Antenna Theory - End-fire Array

Antenna Theory – End-fire Array

The physical arrangement of end-fire array is same as that of the broad side array. The magnitude of currents in each element is same, but there is a phase difference between these currents. This induction of energy differs in each element, which can be understood by the following diagram.

End-fire Array

The above figure shows the end-fire array in top and side views respectively.

There is no radiation in the right angles to the plane of the array because of cancellation. The first and third elements are fed out of phase and therefore cancel each other’s radiation. Similarly, second and fourth are fed out of phase, to get cancelled.
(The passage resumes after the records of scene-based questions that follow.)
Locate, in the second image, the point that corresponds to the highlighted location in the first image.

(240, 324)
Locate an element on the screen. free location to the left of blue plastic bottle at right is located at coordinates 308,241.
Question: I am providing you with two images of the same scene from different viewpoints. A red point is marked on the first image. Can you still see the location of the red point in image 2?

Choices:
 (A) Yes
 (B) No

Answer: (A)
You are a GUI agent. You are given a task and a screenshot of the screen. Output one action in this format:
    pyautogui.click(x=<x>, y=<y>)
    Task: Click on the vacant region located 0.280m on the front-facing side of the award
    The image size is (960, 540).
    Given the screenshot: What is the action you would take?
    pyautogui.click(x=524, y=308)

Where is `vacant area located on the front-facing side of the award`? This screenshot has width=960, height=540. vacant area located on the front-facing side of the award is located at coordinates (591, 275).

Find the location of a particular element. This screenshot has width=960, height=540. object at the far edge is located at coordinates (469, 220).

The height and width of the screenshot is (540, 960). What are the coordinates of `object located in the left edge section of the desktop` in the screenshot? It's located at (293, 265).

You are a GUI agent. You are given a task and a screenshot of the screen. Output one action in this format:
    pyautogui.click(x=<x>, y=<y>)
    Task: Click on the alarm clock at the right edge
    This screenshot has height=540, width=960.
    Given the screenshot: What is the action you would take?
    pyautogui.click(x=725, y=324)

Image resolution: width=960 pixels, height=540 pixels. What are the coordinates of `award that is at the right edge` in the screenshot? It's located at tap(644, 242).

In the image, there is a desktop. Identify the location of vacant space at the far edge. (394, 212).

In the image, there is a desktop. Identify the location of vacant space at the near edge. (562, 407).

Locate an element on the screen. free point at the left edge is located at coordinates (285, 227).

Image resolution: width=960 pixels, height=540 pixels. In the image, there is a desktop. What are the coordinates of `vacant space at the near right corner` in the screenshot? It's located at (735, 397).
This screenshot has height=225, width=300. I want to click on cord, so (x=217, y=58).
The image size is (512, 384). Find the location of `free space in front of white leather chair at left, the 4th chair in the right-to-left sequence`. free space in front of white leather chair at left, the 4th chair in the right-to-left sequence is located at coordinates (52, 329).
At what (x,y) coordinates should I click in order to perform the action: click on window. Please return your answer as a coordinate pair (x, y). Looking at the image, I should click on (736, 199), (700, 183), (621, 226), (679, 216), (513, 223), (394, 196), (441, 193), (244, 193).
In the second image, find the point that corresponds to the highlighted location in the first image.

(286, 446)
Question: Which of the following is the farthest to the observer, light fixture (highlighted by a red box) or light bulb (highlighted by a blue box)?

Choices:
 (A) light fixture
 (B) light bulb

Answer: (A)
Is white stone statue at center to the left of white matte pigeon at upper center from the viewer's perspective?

The usual dipole spacing will be λ/4 or 3λ/4. This arrangement not only helps to avoid the radiation perpendicular to the antenna plane, but also helps the radiated energy get diverted to the direction of radiation of the whole array. Hence, the minor lobes are avoided and the directivity is increased. The beam becomes narrower with the increased elements.

Radiation Pattern

The Radiation pattern of end-fire array is uni-directional. A major lobe occurs at one end, where maximum radiation is present, while the minor lobes represent the losses.

End-fire Radiation

The figure explains the radiation pattern of an end-fire array. Figure 1 is the radiation pattern for a single array, while figures 2, 3, and 4 represent the radiation pattern for multiple arrays.

End-fire Array Vs Broad Side Array

We have studied both the arrays. Let us try to compare the end-fire and broad side arrays, along with their characteristics.

End-fire Broad-side

The figure illustrates the radiation pattern of end-fire array and broad side array.

  • Both, the end fire array and broad side array, are linear and are resonant, as they consist of resonant elements.
  • Due to resonance, both the arrays display narrower beam and high directivity.
  • Both of these arrays are used in transmission purposes.
  • Neither of them is used for reception, because the necessity of covering a range of frequencies is needed for any kind of reception.